Consignes:
Répondez aux questions suivantes à partir du texte de lecture :
1. Quelle fonction occupe Ismaël Gassim Kalissa ?
2. Combien de membres compte la délégation constituée à l'issue de l'assemblée générale ?
3. Depuis quelle année l'administration parlementaire a-t-elle commencé à avoir des fondamentaux ?

Les travailleurs du parlement guinéen ont manifesté lundi 6 juillet 2026 pour réclamer une amélioration de leurs conditions de vie et de travail. Ce mardi, notre rédaction a contacté le secrétaire général de la section syndicale pour obtenir plus de détails. Ismaël Gassim Kalissa a tout d’abord écarté le terme « manifestation » avant d’apporter des précisions sur la mobilisation de ses collègues.
« Je tiens à préciser qu’il ne s’agissait pas d’une manifestation, mais d’une assemblée générale des travailleurs visant à diffuser largement l’information. À la veille de cette réunion, les autorités actuelles de l’administration parlementaire ont publié un communiqué invitant le bureau syndical à la table des négociations. À l’issue de l’assemblée générale, nous avons donc constitué une délégation de trois (3) membres pour prendre part à ces discussions afin de décanter la situation.
Aujourd’hui, nous pouvons affirmer que tout se passe bien. Les négociations ont débuté hier et se poursuivent aujourd’hui pour définir dans quelles mesures les travailleurs pourront rentrer dans leurs droits », a expliqué Ismaël Gassim Kalissa avant de préciser que leurs revendications sont tout à fait normales et ne datent pas d’aujourd’hui.
« C’est une colère légitime. Notre administration existe depuis une trentaine d’années. Depuis 1995, sous la législature du multipartisme, alors présidée par feu Elhadj Biro Diallo, notre administration a commencé à avoir des fondamentaux. Ce sont donc des frustrations accumulées depuis plusieurs années que nous sommes enfin en train de dénouer », a-t-il indiqué.

Données disponibles:
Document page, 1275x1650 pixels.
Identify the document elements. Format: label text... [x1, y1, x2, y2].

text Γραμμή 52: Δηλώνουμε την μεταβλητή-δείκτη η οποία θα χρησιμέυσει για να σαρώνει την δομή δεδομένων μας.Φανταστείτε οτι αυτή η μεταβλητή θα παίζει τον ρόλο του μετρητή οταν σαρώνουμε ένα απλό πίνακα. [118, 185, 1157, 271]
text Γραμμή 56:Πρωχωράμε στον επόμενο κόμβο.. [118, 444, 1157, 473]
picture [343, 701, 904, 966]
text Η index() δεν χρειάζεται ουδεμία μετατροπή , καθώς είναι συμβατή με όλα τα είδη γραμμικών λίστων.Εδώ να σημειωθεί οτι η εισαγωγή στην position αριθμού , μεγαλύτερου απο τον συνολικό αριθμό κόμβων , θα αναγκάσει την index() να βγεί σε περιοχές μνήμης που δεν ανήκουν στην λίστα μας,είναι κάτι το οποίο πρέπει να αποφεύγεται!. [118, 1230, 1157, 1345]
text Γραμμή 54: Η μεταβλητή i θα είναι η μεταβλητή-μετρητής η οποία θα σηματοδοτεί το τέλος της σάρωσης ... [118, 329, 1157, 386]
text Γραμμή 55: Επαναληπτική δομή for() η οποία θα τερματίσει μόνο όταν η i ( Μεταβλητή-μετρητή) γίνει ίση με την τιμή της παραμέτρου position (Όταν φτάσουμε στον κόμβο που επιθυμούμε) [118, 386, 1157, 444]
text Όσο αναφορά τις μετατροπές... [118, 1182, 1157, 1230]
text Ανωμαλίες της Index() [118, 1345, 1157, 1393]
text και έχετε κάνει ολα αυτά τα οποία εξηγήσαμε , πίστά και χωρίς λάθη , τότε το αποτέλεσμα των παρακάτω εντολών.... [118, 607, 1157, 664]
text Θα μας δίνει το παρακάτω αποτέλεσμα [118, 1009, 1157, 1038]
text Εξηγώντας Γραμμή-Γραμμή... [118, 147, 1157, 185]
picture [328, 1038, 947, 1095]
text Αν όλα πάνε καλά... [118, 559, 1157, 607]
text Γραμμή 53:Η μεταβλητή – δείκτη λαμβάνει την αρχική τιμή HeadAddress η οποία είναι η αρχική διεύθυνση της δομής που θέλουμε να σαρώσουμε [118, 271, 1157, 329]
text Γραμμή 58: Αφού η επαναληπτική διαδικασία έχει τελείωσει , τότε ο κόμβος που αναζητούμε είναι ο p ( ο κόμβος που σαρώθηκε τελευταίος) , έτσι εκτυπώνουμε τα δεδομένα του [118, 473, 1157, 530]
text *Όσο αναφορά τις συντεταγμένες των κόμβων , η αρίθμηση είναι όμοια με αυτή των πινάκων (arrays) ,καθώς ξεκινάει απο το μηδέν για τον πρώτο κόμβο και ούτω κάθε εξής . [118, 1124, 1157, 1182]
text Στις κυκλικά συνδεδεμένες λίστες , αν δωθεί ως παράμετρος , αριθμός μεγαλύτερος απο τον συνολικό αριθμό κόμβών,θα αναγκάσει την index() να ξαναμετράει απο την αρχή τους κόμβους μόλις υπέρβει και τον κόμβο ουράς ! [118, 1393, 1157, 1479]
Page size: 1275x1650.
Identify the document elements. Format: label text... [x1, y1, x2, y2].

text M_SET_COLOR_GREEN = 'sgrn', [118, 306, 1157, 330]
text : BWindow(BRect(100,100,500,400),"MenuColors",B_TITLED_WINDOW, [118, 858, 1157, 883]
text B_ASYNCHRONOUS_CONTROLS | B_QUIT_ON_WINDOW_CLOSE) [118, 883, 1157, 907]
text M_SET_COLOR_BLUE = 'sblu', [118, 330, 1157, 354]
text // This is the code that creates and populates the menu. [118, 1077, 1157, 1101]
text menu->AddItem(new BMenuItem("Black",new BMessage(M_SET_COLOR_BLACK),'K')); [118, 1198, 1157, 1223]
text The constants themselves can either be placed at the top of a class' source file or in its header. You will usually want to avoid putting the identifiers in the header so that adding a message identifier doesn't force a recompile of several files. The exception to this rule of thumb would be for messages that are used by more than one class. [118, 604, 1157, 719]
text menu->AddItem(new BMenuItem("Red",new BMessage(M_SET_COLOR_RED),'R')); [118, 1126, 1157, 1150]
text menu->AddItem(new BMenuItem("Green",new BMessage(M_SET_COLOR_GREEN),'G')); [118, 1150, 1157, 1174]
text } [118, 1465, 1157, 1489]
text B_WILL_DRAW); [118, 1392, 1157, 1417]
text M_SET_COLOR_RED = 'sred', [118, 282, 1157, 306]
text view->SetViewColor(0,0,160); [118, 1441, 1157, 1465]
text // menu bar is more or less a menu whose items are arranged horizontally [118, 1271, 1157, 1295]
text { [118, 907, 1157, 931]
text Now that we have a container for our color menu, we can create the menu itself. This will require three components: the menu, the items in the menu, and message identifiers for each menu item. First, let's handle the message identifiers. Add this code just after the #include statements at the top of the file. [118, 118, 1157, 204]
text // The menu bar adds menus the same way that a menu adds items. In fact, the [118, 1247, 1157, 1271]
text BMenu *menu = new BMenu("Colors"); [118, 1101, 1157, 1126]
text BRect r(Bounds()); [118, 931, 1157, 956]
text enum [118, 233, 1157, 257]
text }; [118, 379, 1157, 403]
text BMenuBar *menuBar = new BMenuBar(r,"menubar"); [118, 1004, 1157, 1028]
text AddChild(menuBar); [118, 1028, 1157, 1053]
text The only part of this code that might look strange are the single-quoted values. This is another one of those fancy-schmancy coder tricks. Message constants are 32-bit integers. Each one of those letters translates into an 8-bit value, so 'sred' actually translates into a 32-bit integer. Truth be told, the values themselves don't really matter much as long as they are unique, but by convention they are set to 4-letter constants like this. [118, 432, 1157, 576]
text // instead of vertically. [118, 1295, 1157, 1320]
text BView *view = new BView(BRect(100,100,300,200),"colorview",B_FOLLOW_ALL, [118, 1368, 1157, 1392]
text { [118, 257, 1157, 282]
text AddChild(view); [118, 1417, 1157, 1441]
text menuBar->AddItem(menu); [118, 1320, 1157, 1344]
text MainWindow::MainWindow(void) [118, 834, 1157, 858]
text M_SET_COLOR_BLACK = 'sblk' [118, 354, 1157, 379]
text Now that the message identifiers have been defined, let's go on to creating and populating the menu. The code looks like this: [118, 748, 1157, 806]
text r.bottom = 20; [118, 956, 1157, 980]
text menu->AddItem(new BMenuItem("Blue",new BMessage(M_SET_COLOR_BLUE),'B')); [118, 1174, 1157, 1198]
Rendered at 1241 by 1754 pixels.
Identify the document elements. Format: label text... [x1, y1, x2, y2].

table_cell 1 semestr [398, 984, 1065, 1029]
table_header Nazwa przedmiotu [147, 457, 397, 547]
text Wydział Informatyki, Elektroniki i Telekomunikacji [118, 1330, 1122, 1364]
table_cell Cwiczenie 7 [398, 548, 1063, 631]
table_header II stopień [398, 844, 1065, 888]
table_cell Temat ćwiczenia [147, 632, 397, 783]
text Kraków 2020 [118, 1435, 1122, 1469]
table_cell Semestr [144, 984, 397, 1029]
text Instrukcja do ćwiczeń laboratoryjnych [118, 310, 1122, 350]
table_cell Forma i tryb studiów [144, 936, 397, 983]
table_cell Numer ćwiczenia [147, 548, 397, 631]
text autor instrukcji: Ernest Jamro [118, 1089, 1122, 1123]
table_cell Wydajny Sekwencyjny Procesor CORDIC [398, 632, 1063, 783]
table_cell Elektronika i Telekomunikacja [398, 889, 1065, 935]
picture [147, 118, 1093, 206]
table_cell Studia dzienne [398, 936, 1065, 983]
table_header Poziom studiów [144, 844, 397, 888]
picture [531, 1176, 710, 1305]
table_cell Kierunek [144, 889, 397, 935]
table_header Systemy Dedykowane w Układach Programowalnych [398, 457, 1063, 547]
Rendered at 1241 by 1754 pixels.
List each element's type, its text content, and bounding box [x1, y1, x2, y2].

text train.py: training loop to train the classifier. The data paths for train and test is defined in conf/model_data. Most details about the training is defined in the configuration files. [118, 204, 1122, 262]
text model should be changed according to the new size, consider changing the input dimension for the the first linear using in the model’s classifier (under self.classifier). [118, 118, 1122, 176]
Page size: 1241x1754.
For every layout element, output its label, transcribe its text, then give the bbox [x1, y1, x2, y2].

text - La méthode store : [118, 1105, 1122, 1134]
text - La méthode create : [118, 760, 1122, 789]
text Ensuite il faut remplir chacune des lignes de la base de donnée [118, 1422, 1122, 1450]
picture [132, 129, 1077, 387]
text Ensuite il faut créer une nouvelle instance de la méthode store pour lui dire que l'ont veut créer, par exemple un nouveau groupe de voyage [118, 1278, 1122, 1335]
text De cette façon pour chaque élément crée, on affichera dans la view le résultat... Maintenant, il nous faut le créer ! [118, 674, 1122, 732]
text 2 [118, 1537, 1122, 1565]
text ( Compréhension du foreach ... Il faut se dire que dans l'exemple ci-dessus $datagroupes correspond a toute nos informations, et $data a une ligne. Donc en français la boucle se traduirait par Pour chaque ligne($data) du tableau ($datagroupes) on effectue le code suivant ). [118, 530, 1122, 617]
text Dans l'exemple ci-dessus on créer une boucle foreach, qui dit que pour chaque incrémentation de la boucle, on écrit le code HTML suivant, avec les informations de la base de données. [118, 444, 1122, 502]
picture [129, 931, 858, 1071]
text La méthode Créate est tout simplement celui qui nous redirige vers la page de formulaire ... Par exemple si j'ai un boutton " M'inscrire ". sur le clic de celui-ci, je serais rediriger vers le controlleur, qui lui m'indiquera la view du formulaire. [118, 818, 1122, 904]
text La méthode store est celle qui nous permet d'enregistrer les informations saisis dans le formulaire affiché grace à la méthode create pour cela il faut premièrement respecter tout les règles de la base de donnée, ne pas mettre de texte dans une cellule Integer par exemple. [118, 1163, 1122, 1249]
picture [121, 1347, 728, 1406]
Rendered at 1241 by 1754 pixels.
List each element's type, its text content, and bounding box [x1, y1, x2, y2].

Résultat attendu:
1. Secrétaire général de la section syndicale.
2. Trois (3) membres.
3. Depuis 1995.